= Newcomb's Tables of the Sun =

Book by Simon Newcomb

Newcomb's Tables of the Sun (full title Tables of the Motion of the Earth on its Axis and Around the Sun) (Note: Tables of the Sun is the short title and running head, appearing at the top of all left-hand pages.) is a work by the American astronomer and mathematician Simon Newcomb, published in volume VI of the serial publication Astronomical Papers Prepared for the Use of the American Ephemeris and Nautical Almanac. The work contains Newcomb's mathematical development of the position of the Earth in the Solar System, which is constructed from classical celestial mechanics as well as centuries of astronomical measurements. The bulk of the work, however, is a collection of tabulated precomputed values that provide the position of the sun at any point in time.

Newcomb's Tables were the basis for practically all ephemerides of the Sun published from 1900 through 1983, including the annual almanacs of the U.S. Naval Observatory and the Royal Greenwich Observatory. The physical tables themselves were used by the ephemerides from 1900 to 1959, computerized versions were used from 1960 to 1980, and evaluations of the Newcomb's theories were used from 1981 to 1983. The tables are seldom used now; since the Astronomical Almanac for 1984 they have been superseded by more accurate numerically-integrated ephemerides developed at the Jet Propulsion Laboratory, based on much more accurate observations than were available to Newcomb. Also, the tables did not account for the effects of general relativity which was unknown at the time. Nevertheless, his tabulated values remain accurate to within a few seconds of arc to this day.

He developed similar formulas and tables for the planets Mercury, Venus, Mars, Uranus and Neptune; those of the inner planets have proved to be the most accurate.

==Expressions==
Certain expressions have been cited in a number of other works over a long period, and are listed below. Newcomb assigns the symbol T to the time since "1900, Jan. 0, Greenwich Mean noon", measured in Julian centuries of 36,525 days.

===Sun's geometric mean longitude===
The Sun's geometric mean longitude, freed from aberration is given as

L = 279° 41' 48.04" + 129 602 768.13" T + 1.089" T^{2}

Authors citing this expression include Borkowski (p. 12) and the Nautical Almanac Offices of the United Kingdom and United States (p. 98).

===Fictitious mean Sun===
Newcomb gives the Right ascension of the fictitious mean Sun, affected by aberration (which is used in finding mean solar time) as

τ = 18^{h} 38^{m} 45.836^{s} + 8640184.542^{s} T + 0.0929^{s} T^{2}

Authors citing this expression include McCarthy & Seidelmann (p. 13) and the Nautical Almanac Offices of the United Kingdom and United States (p. 73).

==Discontinuance==
By 1970 the astronomical community recognized the need for improved ephemerides, which are used to prepare national almanacs. The changes required were
- a new fundamental catalog of stars to replace FK4
- the use of improved values of astronomical constants that had been discovered
- a better definition and practical realization of ephemeris time which would take advantage of atomic time
- a new epoch to replace 1950.0

It was decided to introduce as many changes as possible at one time in a consistent system, and the new system would go into effect for the 1984 edition of the ephemerides. "The majority of the resolutions were prepared and adopted by the General Assembly of the IAU at the 1976 and 1979 meetings."

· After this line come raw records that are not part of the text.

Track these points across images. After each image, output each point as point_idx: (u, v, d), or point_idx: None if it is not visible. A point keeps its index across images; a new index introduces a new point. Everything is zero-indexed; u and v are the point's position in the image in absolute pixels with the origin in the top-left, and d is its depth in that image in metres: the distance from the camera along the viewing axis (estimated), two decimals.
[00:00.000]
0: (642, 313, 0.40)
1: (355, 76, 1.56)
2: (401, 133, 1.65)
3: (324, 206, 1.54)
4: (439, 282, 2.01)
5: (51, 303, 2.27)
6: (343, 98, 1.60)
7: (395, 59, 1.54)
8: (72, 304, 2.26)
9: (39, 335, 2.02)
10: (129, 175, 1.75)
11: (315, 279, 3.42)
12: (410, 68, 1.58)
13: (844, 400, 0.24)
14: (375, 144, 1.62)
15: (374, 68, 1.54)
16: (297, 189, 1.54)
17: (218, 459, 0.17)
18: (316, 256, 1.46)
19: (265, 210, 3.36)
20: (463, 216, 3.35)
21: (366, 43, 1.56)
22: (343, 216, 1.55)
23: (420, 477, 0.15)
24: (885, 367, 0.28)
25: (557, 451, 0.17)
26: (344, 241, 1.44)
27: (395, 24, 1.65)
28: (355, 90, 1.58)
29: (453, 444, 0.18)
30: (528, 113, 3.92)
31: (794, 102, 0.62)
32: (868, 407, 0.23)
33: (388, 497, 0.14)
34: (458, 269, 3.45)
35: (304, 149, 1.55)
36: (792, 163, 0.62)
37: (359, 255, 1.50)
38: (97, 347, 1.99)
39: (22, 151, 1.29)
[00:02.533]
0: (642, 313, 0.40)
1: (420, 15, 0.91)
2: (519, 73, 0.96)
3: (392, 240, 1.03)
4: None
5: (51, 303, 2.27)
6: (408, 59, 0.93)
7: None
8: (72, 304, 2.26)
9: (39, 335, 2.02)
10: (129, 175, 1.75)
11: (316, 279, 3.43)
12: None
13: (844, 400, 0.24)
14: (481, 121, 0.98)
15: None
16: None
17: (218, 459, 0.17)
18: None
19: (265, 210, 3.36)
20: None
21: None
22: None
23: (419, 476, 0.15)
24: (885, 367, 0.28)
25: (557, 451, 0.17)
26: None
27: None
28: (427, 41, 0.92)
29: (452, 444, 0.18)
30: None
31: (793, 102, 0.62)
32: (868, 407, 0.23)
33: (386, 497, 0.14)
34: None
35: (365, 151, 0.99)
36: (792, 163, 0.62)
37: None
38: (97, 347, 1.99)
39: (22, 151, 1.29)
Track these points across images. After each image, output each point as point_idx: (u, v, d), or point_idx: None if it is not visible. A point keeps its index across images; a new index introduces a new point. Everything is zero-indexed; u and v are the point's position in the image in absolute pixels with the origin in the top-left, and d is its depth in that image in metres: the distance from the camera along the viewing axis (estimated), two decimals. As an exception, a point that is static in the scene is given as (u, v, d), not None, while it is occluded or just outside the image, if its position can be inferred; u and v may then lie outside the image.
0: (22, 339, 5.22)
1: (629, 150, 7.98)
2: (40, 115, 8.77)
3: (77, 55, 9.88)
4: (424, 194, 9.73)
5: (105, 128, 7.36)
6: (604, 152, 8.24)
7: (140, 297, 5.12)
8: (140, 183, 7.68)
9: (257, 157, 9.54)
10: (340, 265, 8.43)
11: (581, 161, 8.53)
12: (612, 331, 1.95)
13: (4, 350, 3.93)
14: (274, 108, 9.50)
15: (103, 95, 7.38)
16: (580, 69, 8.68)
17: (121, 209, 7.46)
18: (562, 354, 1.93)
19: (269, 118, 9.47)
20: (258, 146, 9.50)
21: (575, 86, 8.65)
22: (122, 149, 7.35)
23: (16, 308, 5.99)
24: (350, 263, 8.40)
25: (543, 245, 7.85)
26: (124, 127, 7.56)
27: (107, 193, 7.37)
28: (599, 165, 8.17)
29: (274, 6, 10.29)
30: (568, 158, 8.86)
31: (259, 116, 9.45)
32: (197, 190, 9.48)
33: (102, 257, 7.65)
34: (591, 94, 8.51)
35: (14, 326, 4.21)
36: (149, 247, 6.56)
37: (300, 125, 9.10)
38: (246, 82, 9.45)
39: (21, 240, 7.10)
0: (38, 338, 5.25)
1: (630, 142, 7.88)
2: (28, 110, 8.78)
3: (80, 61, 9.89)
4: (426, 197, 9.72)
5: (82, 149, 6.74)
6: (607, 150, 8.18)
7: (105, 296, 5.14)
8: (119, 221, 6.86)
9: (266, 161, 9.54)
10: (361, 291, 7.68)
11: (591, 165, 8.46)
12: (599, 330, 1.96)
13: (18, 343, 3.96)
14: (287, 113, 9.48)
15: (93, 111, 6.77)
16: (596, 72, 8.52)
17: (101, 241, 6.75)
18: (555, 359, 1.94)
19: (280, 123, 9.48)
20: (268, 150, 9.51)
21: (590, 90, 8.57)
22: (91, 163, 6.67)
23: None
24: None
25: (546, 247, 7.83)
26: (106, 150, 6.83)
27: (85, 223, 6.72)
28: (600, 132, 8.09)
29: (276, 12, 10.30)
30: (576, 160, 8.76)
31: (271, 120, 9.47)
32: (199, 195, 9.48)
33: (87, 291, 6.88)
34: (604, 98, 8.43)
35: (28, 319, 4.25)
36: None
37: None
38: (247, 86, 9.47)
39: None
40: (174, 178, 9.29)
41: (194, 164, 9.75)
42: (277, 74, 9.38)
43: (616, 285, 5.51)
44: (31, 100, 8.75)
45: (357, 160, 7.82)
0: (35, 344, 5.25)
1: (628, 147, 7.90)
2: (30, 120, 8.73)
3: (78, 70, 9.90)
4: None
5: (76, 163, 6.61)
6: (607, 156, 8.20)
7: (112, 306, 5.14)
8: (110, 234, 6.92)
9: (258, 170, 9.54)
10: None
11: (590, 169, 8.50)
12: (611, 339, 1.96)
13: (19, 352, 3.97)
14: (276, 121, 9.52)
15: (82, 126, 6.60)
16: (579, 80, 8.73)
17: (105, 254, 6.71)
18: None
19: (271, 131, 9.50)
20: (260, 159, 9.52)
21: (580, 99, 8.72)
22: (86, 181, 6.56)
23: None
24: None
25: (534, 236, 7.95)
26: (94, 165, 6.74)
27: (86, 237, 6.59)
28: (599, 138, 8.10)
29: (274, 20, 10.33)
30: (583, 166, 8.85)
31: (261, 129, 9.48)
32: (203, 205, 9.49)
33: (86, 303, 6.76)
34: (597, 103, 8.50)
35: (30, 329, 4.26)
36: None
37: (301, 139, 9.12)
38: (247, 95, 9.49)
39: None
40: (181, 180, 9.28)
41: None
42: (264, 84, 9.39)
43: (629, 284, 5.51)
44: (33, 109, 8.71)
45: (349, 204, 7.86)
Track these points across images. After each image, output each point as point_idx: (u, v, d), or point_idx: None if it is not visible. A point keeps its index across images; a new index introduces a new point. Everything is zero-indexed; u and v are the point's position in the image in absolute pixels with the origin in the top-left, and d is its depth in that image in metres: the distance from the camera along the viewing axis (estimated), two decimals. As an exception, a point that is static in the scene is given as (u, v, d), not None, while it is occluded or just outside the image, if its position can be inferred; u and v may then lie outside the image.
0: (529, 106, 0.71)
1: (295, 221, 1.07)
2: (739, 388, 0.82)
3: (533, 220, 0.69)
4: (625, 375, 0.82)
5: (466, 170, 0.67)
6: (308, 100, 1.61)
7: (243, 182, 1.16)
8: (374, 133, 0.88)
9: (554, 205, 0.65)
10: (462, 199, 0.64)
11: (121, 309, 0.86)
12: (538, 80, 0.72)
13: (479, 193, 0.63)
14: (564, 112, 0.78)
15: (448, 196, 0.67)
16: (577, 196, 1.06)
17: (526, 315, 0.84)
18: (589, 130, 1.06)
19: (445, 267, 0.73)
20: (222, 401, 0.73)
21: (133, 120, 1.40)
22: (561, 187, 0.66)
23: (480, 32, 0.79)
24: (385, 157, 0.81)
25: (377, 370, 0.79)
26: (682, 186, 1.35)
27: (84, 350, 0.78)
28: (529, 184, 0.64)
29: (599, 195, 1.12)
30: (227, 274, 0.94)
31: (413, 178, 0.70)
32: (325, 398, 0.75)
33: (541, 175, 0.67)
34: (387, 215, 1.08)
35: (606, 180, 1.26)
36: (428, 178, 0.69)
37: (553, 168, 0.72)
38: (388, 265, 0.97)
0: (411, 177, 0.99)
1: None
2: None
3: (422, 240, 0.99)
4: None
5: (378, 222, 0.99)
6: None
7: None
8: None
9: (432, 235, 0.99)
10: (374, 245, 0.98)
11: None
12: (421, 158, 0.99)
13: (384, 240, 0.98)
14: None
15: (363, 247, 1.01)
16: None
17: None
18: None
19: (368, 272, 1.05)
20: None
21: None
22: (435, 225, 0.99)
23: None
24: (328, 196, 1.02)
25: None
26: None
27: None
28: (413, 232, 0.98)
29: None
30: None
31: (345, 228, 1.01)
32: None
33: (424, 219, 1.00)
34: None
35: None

The new fundamental ephemeris was prepared by the Jet Propulsion Laboratory and named DE200/LE200. It uses numerical integration.

==Works cited==
- Borkowski, K. M. "The Tropical Year and Solar Calendar". Journal of the Royal Astronomical Society of Canada 85 no. 3 (1990): 121-130.
- McCarthy, D. D. & Seidelmann, P. K. TIME from Earth Rotation to Atomic Physics. (Weinheim: Wiley-VCH, 2009).
- [U.S.] Nautical Almanac Office and HM Nautical Almanac Office. "The Improved IAU System", a supplement bound with The Astronomical Almanac for the Year 1984. (Washington and London: U.S. Government Printing Office and Her Majesty's Stationery Office, 1983).
- Nautical Almanac Offices of the United Kingdom and United States of America. Explanatory Supplement to the Ephemeris. (London: Her Majesty's Stationery Office, 1961).
- Newcomb, Simon. Tables of the Four Inner Planets, 2nd ed. (Washington: Bureau of Equipment, Navy Dept., 1898).